Schools and teachers: Key Stage 1
Visits last up to two hours and can include a 45 minute handling workshop and a self-guided trail in the museum. Sessions involve groupwork, discussion and problem-solving activities based on handling Museum specimens, and are linked to the new national curriculum.
Role play fossilisation and discover how fossils are formed. Children handle real dinosaur fossils; from teeth and bones to footprints and fossilised poo. They see for themselves what these objects can tell us about the world of the dinosaurs.
Discover why every animal on the planet has a skeleton, through close observation and handling of our spectacular skeleton specimens; from worms and jellyfish to lion skulls and elephant bones. In this session we investigate three different types of animal skeleton, embedding the children’s learning through mime and movement.
The Variety of Life; Classification
What’s the difference between a vertebrate and an invertebrate? How do we group all the animals on our planet? Use our touchable specimens to find out. Find out who Carl Linnaeus was and why his system of classification is so important for scientists.
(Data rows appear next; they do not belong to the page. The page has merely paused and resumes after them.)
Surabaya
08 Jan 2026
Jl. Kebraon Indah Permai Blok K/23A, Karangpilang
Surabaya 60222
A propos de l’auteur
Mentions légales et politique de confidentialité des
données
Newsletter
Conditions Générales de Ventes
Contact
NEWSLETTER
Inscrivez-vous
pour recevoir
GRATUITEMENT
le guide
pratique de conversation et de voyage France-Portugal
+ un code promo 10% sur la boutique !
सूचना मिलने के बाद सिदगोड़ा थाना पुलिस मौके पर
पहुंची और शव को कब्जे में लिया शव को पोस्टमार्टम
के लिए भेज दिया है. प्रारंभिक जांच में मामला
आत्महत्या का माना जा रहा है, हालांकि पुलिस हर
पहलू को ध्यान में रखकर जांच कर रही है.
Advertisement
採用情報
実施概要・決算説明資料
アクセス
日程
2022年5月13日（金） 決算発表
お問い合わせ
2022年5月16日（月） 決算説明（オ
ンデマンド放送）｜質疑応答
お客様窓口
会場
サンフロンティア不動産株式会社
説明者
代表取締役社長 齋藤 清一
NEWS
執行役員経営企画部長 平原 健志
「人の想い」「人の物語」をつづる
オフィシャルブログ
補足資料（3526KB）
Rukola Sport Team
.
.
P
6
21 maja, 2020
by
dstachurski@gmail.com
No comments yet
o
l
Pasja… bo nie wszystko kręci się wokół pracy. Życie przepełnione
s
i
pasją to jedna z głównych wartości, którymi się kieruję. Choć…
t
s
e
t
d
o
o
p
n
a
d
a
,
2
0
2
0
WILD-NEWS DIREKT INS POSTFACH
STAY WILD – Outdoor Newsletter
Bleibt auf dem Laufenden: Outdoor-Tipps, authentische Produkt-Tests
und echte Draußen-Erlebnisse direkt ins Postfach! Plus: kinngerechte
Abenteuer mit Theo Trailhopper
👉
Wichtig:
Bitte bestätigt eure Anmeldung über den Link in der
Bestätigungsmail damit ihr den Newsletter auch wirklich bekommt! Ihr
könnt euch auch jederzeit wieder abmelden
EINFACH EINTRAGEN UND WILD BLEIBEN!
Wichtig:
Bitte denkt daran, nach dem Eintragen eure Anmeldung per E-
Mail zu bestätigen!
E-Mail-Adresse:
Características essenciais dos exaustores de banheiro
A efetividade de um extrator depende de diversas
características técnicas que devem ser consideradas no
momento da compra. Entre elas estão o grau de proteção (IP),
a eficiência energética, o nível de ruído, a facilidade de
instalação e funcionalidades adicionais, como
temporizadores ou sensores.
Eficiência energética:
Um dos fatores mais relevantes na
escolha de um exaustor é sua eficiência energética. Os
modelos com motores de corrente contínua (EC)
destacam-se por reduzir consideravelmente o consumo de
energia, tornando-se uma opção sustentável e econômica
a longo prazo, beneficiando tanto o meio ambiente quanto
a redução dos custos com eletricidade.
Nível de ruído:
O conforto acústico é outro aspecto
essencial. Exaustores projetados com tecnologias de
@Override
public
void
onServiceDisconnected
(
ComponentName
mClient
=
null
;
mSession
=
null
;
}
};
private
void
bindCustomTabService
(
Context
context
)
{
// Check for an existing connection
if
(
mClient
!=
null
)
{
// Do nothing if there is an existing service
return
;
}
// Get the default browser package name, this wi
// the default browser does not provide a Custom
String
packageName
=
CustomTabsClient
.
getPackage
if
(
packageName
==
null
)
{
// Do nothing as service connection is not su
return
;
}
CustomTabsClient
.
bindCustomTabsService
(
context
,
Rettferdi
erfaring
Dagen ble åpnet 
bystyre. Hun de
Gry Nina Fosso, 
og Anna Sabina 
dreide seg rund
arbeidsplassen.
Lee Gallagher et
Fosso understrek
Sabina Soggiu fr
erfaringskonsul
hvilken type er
The Microworld of Minibeasts; Bugs and their Habitats
What makes a ‘bug’ a ‘bug’? We investigate a range of different bugs, both carnivores and herbivores; how they grow, which microhabitats they inhabit and the roles that they each play.
Online resources: the learning zone, image banks and colouring sheets
- Visit the learning zone
An extensive online resource that links topics in the national curriculum to the Museum's collections, complementing the hands-on sessions.
- Birds and mammals
An image bank containing photographs of a number of Museum specimens, introducing children to some of the more common birds and mammals of Britain.
- Grouping animals
Challenges children to sort animals into groups, introducing them to the major differences between birds, mammals, reptiles, amphibians and fish.
- The human skeleton
Can you identify the bones of the human body? This is a series of photographs of the skeleton used in the handling sessions.
- Animal skeletons
Challenges children to identify these different animal skeletons; how do they differ, in what ways are they the same?
- Is it real?
Children often get confused about whether the Museum specimens they see are actually real; this image bank attempts to clear up any confusion.
- Park life
A series of photographs of the plants and animals that children may see on a visit to their local park.
- Sorting minerals
Minerals come in all shapes, sizes, and colours; this image bank provides good material for a sorting activity.
- Mineral shapes
Challenges children to spot all the different shapes that can be seen in the variety of minerals in the Museum.
- Colouring sheets
A fun introduction to a range of specimens in the Museum; perfect for a rainy afternoon.
The image banks and trails are PDF format and are all 800kB or less in size.